The Three W’s of Predictive Analytics

November 13, 2015 | NCCD

Chart Graphic 6-web

Predictive analytics refers to a set of tools that apply mathematical and statistical algorithms to data in order to find patterns that predict the future likelihood of some event happening for a given individual.   

Predictive analytics refers to a set of tools that apply mathematical and statistical algorithms to data in order to find patterns that predict the future likelihood of some event happening for a given individual.   

In most situations, these tools are “trained” using historical data. The historical data are run through an algorithm, which is then told what the “correct” answer is for each individual. The algorithm then identifies patterns in the data that best predict these correct answers. When used in the field with new data, the algorithm looks for these same patterns and returns a likelihood based on the best match.  

While predictive tools can be powerful, because of this training model they require thought and planning in three areas: who, what, and when. 

Who: Predictive analytics tools make their predictions about a specific, defined set of individuals. This can be Netflix subscribers, drivers in rush hour, or children in foster care. The key is to be able to explicitly identify the individuals you are making predictions about. You are not likely to have a very successful model if you train it on one population and then try to apply it to another.  

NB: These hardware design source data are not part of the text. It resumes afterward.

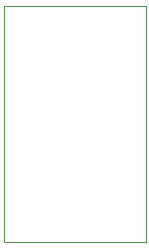
<source format=gbr>
%TF.GenerationSoftware,KiCad,Pcbnew,5.1.9-73d0e3b20d~88~ubuntu20.04.1*%
%TF.CreationDate,2022-04-15T22:34:28-04:00*%
%TF.ProjectId,ring,72696e67-2e6b-4696-9361-645f70636258,rev?*%
%TF.SameCoordinates,Original*%
%TF.FileFunction,Profile,NP*%
%FSLAX46Y46*%
G04 Gerber Fmt 4.6, Leading zero omitted, Abs format (unit mm)*
G04 Created by KiCad (PCBNEW 5.1.9-73d0e3b20d~88~ubuntu20.04.1) date 2022-04-15 22:34:28*
%MOMM*%
%LPD*%
G01*
G04 APERTURE LIST*
%TA.AperFunction,Profile*%
%ADD10C,0.050000*%
%TD*%
G04 APERTURE END LIST*
D10*
X69000000Y-39000000D02*
X69000000Y-19000000D01*
X81000000Y-39000000D02*
X69000000Y-39000000D01*
X81000000Y-19000000D02*
X81000000Y-39000000D01*
X69000000Y-19000000D02*
X81000000Y-19000000D01*
M02*

</source>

What: These tools identify the likelihood of a specific event or outcome occurring. They predict that event/outcome and no other. As a result, it is very important that the “correct” answer used to train the model is the same you want to use in the field. Otherwise you can end up with a tool that predicts something other than what you expected. 

When: It is very important to ensure that the data a predictive algorithm is using exist prior to when the algorithm is run and the prediction is being made. Because of the way the training process works, it is possible to build an algorithm using data that won’t be available at the time that algorithm needs to be run. Such models will look great in development and testing, but will fail spectacularly in the field because you are asking the algorithm to make predictions using data that don’t exist yet. 

While this may seem obvious, many predictive tools fail because one or more of these elements was not fully defined or understood. The algorithm can only make the predictions it is trained to make. If we want effective tools, we have to make sure we train them properly.